> WORK TO COMPLETE:
Locate the string "Hospital" in the records below. Copy every line where it occurs.
___
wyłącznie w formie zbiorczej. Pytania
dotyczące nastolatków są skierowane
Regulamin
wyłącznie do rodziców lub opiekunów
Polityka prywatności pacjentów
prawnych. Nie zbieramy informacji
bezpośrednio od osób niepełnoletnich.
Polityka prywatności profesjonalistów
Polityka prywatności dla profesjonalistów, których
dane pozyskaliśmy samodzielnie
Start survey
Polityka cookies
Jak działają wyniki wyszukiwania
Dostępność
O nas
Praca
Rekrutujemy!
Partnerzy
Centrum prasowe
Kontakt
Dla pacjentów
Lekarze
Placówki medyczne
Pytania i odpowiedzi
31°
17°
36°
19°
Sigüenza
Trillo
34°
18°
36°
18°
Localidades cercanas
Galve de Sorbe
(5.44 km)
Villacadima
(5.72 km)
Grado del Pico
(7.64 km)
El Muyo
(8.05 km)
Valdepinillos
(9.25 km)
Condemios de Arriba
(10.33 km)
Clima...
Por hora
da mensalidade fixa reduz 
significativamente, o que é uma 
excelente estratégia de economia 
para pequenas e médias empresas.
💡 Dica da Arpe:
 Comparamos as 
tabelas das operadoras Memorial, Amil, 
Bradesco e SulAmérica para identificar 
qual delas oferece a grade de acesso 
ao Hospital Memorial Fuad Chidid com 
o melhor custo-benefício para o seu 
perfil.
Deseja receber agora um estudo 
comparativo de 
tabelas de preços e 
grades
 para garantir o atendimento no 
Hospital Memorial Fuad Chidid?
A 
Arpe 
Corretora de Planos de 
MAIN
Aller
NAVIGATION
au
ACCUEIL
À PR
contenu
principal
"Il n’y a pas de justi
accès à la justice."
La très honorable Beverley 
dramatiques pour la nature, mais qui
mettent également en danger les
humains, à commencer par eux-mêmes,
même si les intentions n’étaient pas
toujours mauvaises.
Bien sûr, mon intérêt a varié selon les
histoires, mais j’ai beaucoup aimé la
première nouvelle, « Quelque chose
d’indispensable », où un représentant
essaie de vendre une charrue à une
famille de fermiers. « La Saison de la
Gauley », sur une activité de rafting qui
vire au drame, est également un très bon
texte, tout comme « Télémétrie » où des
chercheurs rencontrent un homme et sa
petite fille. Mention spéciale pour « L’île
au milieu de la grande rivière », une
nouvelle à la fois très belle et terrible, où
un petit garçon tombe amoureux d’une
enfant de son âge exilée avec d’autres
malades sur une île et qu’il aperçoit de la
___
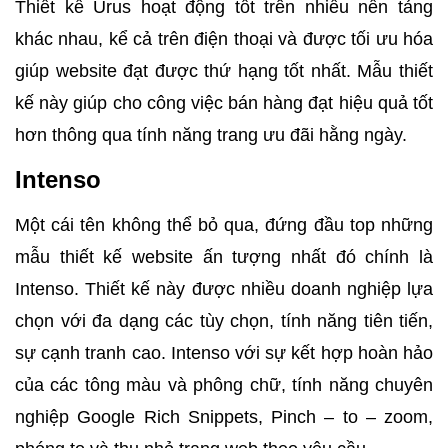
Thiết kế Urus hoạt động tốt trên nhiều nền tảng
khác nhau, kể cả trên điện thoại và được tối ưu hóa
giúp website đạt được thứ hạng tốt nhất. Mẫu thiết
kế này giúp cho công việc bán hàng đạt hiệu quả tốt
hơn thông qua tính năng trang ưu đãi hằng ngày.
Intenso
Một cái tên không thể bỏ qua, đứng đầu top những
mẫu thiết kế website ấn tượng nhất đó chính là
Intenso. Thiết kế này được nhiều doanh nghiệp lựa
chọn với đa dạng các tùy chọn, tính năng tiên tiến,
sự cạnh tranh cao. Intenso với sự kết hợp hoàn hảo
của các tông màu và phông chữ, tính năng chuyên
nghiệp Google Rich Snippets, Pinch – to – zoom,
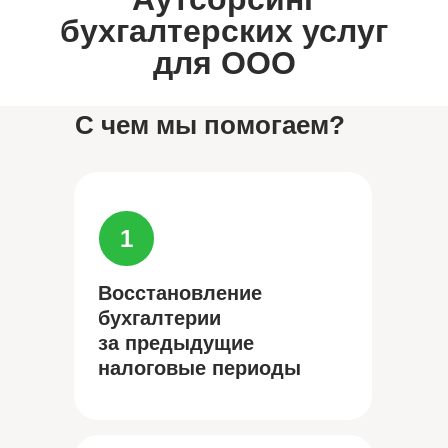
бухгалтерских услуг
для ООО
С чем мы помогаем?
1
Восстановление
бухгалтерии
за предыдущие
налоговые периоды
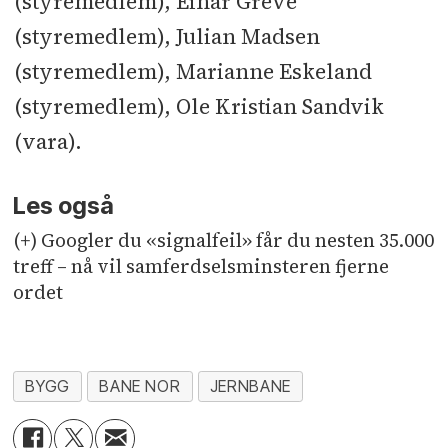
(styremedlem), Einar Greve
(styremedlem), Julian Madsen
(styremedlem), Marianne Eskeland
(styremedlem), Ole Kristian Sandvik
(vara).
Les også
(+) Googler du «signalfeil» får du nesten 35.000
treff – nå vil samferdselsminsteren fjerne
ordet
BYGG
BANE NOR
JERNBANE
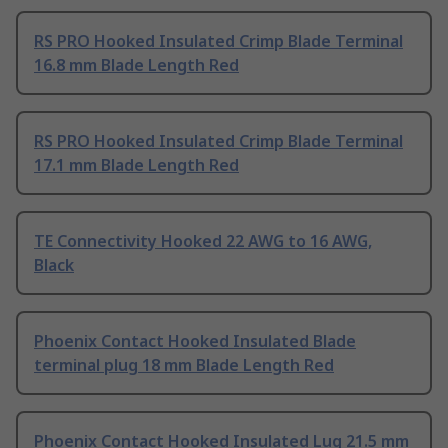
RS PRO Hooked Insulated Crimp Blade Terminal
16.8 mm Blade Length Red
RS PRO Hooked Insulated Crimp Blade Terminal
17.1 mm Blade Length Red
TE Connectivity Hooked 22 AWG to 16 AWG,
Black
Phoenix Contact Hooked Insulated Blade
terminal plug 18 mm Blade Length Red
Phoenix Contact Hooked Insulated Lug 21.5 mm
___
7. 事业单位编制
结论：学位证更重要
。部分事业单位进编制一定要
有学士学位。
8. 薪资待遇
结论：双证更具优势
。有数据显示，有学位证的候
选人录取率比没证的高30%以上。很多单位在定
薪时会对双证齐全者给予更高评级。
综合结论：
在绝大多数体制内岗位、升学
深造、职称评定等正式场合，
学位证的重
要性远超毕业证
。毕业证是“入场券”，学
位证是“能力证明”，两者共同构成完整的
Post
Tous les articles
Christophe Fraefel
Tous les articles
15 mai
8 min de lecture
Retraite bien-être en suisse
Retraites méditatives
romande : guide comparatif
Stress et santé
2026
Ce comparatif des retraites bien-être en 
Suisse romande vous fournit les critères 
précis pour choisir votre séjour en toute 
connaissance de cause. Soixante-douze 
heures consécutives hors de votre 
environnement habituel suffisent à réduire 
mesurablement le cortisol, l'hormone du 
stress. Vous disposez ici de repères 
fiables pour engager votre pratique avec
___
> THE ANSWER:
ao Hospital Memorial Fuad Chidid com 
Hospital Memorial Fuad Chidid?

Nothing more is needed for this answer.